The party has drawn much of its support from organized labor. So why is it preparing to launch its first-ever campaign in the state that ranks 49th in union membership?

“We’re not just a trade union party,” said Dr. Adolph Reed, a party organizer, political scientist, author and professor at the University of Pennsylvania.

“The response we’re getting from folks down here is really great,” Reed said. “I suspected it would be. In South Carolina, neither (major) party really addresses the set of basic human concerns — jobs, health, education, housing — in a systematic way.”

“Working people in South Carolina are suffering and need a party that’s speaking for them,” Reed said.

They already do; it’s the Democrats, retorted J. Danny Covington, chairman of the Orangeburg County Democratic Party.

“The question I would ask him is, ’Do you think you’re going to get any more done?’ Certainly, on the state level, you couldn’t get anybody pushing harder than (Rep.) Harry Ott and the Orangeburg County delegation,” Covington said.

“With the margins the way they are, we don’t need a party taking numbers off us,” Covington said. “Even if they take 1 percent off us, it’s not good.”

Reed acknowledged that the LP would likely gain support at the expense of the Democrats and liberal “third” parties. “To be honest, we’re probably not going to draw a lot of Republicans.”

Still, “we don’t want to be the stereotypical third party and play a spoiler role,” Reed said. “We only want to contest where we think we can win.”

Reed and Dewitt said the party would attract a certain number of people who have not been politically active.

“David Beasley was elected with 17 percent of the registered voters in the state,” Dewitt said. “Fewer and fewer people care about voting.
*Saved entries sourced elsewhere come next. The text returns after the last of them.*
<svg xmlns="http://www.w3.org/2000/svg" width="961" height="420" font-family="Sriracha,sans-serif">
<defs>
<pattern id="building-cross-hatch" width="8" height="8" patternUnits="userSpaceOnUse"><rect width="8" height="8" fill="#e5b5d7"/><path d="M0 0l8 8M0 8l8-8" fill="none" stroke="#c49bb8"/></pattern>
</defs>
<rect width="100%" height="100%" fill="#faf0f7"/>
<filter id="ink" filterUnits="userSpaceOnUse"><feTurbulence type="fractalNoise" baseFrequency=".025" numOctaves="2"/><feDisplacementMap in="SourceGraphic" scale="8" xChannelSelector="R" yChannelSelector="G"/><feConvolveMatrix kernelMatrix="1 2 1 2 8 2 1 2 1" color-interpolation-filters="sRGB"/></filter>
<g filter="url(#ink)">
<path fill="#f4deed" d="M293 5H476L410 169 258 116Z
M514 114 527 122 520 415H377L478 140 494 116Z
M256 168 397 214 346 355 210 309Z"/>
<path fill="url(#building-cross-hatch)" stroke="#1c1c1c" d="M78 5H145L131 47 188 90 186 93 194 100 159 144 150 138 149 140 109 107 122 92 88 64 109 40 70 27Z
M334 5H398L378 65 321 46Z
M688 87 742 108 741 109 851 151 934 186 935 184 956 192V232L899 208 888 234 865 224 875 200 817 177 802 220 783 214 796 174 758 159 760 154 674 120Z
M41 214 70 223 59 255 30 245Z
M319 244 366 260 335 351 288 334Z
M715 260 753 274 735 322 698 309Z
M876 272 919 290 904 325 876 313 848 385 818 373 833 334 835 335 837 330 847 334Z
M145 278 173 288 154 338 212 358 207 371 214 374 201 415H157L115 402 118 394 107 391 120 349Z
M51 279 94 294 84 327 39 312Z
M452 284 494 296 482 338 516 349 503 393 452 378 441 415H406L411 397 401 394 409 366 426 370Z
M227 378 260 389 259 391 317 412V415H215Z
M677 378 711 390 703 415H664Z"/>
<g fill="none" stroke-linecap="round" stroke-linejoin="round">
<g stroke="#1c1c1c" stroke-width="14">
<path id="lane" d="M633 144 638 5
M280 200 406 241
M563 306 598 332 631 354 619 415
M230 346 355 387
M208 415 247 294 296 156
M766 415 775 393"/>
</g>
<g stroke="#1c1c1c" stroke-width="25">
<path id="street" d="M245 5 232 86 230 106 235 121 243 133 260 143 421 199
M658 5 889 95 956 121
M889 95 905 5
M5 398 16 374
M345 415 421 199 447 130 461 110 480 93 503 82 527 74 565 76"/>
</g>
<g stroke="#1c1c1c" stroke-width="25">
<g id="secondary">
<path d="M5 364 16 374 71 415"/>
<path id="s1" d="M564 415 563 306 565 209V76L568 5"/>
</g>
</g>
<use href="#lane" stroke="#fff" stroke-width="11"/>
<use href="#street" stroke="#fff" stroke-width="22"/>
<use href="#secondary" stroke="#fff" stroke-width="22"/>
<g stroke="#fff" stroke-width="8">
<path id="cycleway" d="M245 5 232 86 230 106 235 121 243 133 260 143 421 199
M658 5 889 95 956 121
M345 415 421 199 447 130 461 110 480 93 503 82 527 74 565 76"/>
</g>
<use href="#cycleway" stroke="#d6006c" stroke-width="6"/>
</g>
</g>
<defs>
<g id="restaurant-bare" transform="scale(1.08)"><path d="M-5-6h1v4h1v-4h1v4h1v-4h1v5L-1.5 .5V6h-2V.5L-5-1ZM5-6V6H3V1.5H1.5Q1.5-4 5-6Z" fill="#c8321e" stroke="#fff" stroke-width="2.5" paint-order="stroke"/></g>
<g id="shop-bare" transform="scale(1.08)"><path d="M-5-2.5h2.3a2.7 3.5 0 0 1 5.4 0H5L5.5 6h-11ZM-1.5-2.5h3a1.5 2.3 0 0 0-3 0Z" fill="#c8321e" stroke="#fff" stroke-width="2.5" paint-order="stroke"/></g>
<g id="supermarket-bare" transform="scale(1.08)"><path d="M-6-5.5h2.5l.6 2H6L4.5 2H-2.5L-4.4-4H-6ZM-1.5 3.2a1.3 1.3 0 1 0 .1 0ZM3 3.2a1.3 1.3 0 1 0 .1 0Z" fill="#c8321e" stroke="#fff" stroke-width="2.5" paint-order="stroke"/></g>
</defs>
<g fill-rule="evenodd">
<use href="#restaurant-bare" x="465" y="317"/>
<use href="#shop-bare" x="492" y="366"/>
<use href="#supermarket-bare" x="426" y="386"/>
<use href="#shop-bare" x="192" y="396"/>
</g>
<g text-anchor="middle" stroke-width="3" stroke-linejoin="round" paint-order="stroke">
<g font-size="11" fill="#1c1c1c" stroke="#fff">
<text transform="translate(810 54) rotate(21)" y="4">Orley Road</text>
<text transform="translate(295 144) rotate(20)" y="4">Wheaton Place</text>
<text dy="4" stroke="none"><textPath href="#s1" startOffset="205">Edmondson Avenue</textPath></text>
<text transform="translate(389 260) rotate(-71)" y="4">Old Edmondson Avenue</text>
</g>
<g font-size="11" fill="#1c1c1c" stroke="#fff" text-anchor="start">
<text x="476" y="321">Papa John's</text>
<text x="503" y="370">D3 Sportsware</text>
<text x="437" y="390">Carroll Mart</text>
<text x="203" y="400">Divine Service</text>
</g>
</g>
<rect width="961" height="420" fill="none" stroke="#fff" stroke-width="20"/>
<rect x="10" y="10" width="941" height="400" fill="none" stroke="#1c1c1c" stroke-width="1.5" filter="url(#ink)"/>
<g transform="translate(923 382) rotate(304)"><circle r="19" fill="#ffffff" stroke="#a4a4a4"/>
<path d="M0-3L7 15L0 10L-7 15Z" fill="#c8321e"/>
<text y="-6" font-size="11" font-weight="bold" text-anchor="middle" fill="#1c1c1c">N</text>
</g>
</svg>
We have got to give people somebody to vote for.”

“We want to be very careful” to field candidates only where they present a clear alternative to major party candidates, Dewitt said. “More than likely, it would never be Orangeburg County,” where Democrats usually win by lopsided margins.
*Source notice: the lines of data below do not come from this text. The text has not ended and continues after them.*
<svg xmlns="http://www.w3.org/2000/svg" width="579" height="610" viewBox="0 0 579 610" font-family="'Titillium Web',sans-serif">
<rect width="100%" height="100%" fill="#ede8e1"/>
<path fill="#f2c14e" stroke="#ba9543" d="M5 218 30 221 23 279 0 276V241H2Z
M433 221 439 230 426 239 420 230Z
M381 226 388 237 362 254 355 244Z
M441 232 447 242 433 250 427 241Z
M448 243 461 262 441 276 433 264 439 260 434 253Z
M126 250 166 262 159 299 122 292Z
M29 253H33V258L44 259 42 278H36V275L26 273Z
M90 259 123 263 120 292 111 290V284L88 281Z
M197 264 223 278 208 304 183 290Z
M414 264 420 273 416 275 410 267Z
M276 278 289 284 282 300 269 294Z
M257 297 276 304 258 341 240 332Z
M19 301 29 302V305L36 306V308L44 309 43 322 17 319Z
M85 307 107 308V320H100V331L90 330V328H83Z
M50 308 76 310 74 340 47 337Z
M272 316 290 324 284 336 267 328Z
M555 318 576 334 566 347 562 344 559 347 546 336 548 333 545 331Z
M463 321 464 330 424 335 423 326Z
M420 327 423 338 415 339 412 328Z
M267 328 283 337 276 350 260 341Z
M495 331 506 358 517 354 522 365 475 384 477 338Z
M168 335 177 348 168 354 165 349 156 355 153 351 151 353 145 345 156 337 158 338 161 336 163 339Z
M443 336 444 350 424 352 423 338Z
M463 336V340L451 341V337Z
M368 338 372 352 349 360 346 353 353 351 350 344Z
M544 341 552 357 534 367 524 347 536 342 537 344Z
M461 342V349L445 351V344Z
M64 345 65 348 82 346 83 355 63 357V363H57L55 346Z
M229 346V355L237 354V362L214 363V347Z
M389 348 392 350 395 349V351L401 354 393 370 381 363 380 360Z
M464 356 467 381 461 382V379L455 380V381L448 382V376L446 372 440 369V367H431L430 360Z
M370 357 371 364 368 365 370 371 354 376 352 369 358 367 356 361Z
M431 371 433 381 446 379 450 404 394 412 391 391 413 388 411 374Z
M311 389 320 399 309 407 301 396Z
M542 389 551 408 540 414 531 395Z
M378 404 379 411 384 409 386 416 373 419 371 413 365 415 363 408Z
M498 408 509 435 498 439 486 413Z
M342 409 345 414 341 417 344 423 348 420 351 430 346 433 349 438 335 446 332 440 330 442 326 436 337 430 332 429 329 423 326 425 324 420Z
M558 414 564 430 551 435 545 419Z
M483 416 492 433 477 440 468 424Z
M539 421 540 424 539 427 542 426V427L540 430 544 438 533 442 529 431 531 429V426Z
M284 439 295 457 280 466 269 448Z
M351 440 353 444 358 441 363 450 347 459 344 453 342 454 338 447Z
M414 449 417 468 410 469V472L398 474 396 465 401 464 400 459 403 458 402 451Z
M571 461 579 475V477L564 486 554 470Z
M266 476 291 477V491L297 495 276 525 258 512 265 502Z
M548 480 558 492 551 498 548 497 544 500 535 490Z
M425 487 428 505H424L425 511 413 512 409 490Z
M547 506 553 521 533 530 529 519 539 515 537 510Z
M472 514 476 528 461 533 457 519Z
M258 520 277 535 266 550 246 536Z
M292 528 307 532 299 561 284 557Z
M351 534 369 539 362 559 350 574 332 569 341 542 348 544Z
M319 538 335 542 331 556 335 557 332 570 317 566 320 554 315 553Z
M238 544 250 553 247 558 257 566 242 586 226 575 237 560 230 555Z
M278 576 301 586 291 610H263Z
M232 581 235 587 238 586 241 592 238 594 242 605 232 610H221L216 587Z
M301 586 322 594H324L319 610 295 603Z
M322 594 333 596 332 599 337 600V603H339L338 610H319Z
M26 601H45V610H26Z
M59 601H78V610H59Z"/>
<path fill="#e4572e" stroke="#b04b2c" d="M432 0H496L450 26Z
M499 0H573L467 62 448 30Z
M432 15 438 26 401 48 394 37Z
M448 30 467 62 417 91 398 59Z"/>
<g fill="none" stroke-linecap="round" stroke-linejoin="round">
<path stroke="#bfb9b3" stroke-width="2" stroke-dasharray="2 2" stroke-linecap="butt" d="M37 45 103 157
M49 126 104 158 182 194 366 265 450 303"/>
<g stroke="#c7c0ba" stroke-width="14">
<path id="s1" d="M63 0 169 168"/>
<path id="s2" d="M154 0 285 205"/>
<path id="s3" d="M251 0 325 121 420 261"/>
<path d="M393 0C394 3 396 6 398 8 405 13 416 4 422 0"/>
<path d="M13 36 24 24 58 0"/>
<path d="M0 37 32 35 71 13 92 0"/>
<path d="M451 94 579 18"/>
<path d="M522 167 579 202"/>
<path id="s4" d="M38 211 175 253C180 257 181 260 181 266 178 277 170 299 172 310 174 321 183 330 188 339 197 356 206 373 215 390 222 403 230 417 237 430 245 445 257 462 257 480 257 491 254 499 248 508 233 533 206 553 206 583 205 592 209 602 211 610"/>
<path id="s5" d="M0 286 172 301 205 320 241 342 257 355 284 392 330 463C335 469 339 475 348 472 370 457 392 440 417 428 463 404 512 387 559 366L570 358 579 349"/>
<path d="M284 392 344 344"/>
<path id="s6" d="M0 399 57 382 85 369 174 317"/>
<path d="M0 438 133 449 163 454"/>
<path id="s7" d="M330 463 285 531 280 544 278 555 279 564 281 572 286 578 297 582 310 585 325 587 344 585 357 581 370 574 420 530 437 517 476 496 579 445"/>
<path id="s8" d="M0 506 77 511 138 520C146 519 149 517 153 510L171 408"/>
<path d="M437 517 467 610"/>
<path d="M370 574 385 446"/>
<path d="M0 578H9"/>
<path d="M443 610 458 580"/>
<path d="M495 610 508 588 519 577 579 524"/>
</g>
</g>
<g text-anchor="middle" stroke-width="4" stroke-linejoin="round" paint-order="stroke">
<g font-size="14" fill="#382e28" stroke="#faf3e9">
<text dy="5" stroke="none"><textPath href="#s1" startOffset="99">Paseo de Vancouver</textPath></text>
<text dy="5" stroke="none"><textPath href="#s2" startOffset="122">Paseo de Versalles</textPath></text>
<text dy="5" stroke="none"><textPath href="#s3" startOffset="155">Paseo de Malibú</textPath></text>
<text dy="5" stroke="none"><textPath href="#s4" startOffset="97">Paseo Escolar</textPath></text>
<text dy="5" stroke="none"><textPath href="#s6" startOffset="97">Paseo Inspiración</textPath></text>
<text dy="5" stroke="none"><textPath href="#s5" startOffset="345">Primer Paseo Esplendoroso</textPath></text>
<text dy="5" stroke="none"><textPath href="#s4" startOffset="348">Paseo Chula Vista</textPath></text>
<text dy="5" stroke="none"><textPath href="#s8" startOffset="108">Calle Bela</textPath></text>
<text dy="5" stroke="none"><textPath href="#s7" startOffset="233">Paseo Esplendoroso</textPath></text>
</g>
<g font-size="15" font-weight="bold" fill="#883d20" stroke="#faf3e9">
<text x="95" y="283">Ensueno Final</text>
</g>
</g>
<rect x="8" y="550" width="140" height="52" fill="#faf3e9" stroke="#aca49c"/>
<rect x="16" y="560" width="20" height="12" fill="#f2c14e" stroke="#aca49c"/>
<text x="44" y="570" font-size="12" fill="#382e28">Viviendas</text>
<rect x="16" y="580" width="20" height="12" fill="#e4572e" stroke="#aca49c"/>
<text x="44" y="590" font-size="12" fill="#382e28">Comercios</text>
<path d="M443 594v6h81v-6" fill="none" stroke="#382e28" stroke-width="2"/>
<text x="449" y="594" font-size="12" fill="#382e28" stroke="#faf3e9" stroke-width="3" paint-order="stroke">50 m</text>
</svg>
Dewitt and Legette formerly supported the United Citizens Party, which endorsed selected major party candidates in some races as well as its own candidates in other races.

That’s allowed under South Carolina’s provision for “fusion” voting; all of the votes cast for a candidate, regardless of party banner, are added together. State Rep. Gilda Cobb-Hunter once ran for re-election as the UCP and Democratic candidate.

However, the LP endorses only LP members who are running solely as LP candidates. Reed said the LP “had a spirited debate about (fusion) at our convention in 1998” but “decided no, principally because we don’t want to dilute our message.”